Exploit program stacking. Pre-qual for DPA at the state/city level, then layer lender credits and builder concessions. The data shows programs are plentiful; the win is stitching them together cleanly. Time and test. In Q4, stale listings and end-of-year builder quotas create negotiating windows. Make data-anchored offers backed by payment math and comparable sales.
King: Market conditions are more favorable than they were last year for first-time home buyers, so I say go for it. You can never predict if the market is going to go up or down, but one thing that has been consistent is that purchasing a home is a sound economic investment and a proven way to build generational wealth.

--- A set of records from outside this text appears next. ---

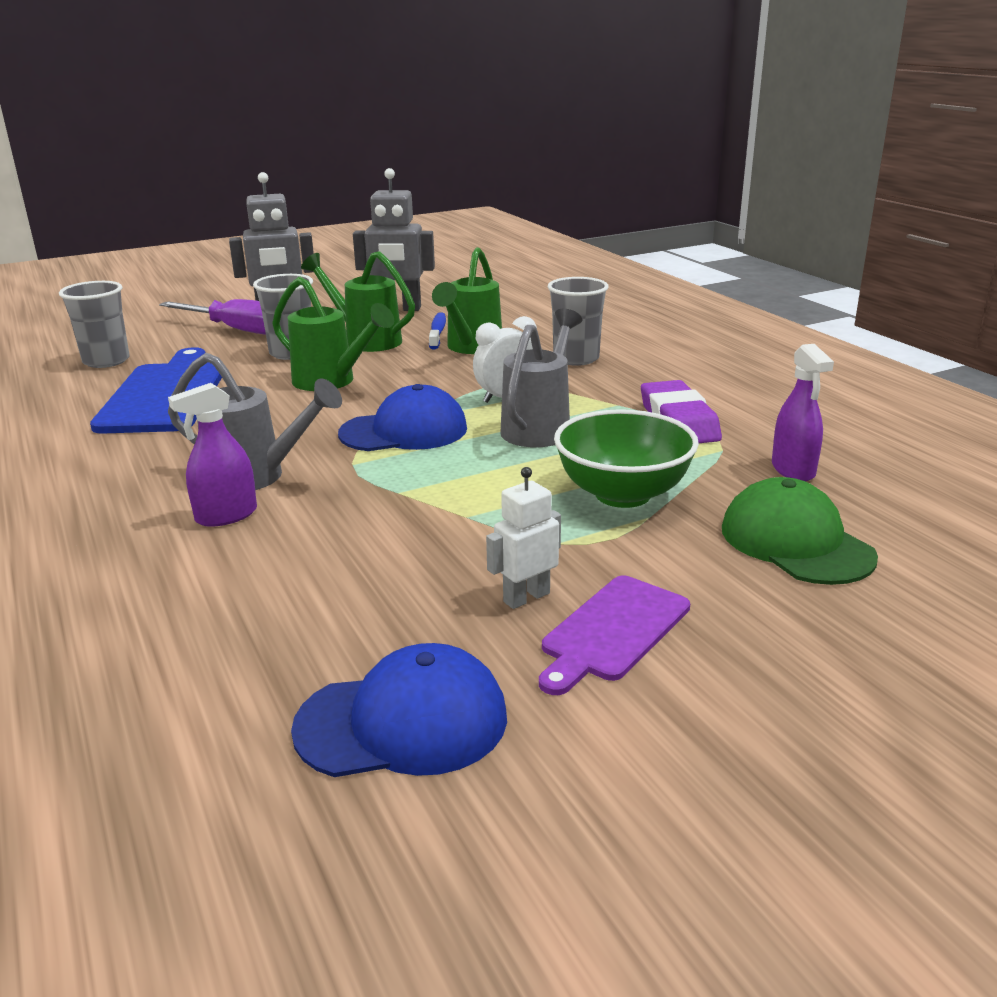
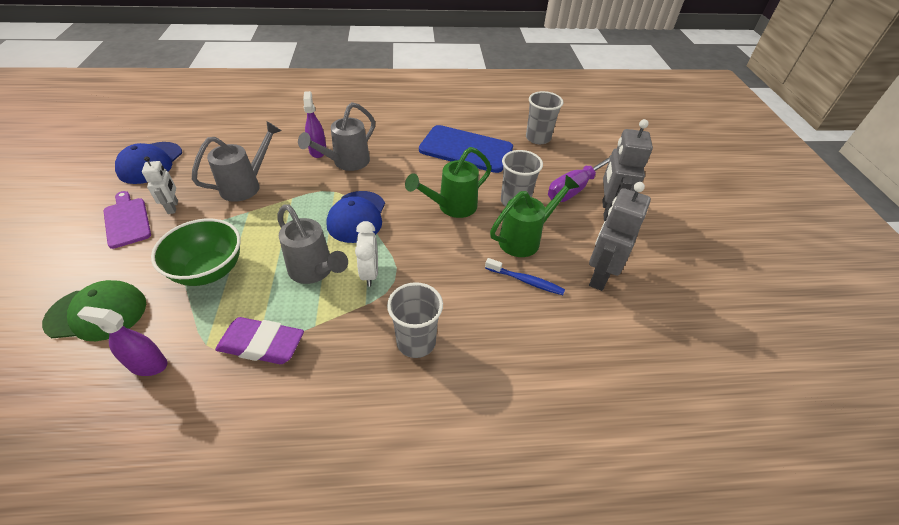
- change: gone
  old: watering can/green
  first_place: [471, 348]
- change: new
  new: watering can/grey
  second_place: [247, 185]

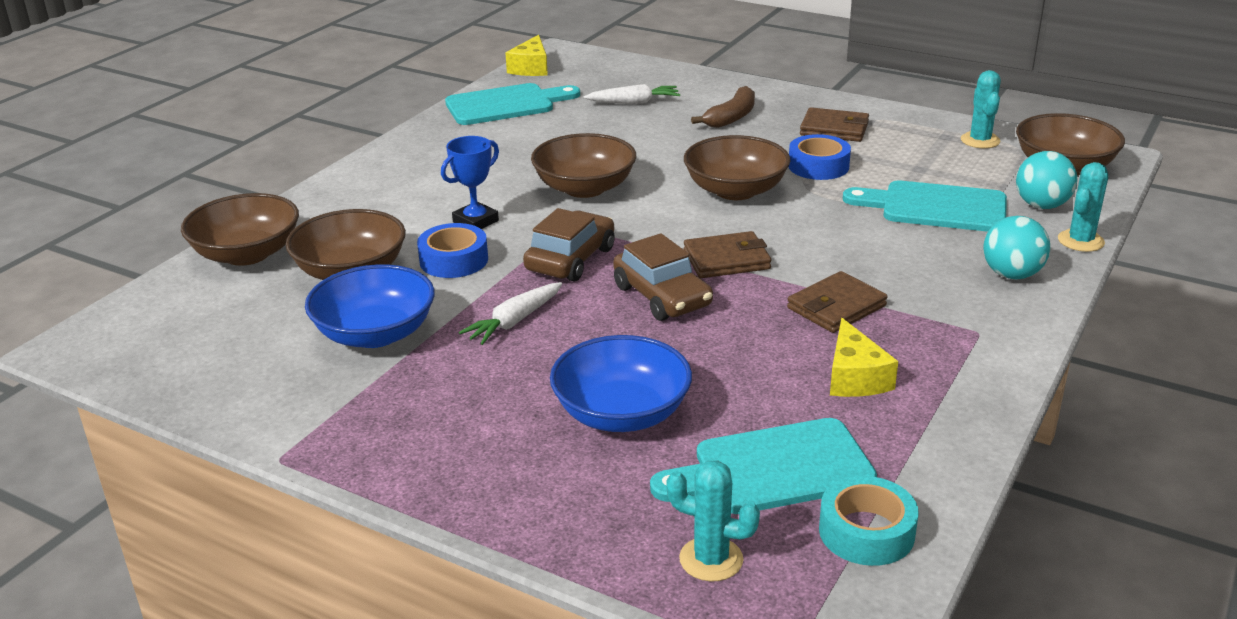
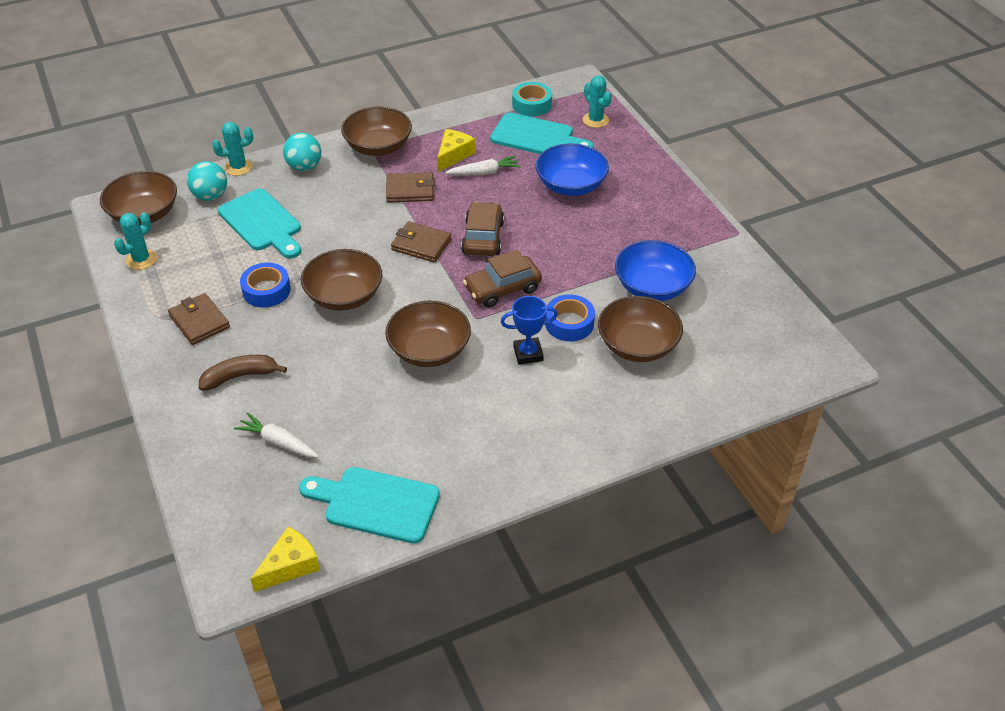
- change: shifted
  old: bowl/brown
  first_place: [247, 254]
  second_place: [378, 147]
- change: shifted
  old: carrot/white
  first_place: [514, 321]
  second_place: [484, 173]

Williamson: Avoid the FOMO trap. First-time buyers should approach this market with a long-term mindset. Rather than chasing short-term rate dips or stretching for a home that strains the budget, focus on financial readiness and smart decision-making. The fourth quarter often brings less competition and more motivated sellers, especially in markets with rising inventory. Use this to your advantage by negotiating confidently and being selective. A well-priced home in a neighborhood that fits your lifestyle will serve you better than a rushed purchase driven by fear of missing out. Your first home should fit your life, not just the market moment.
The bottom line
Buying your first home can be as intimidating as it is exciting. But preparing yourself and heeding sound professional advice can help you navigate the housing market.
If you’re ready to begin your path to homeownership, find a local lender and real estate professional you trust to get started.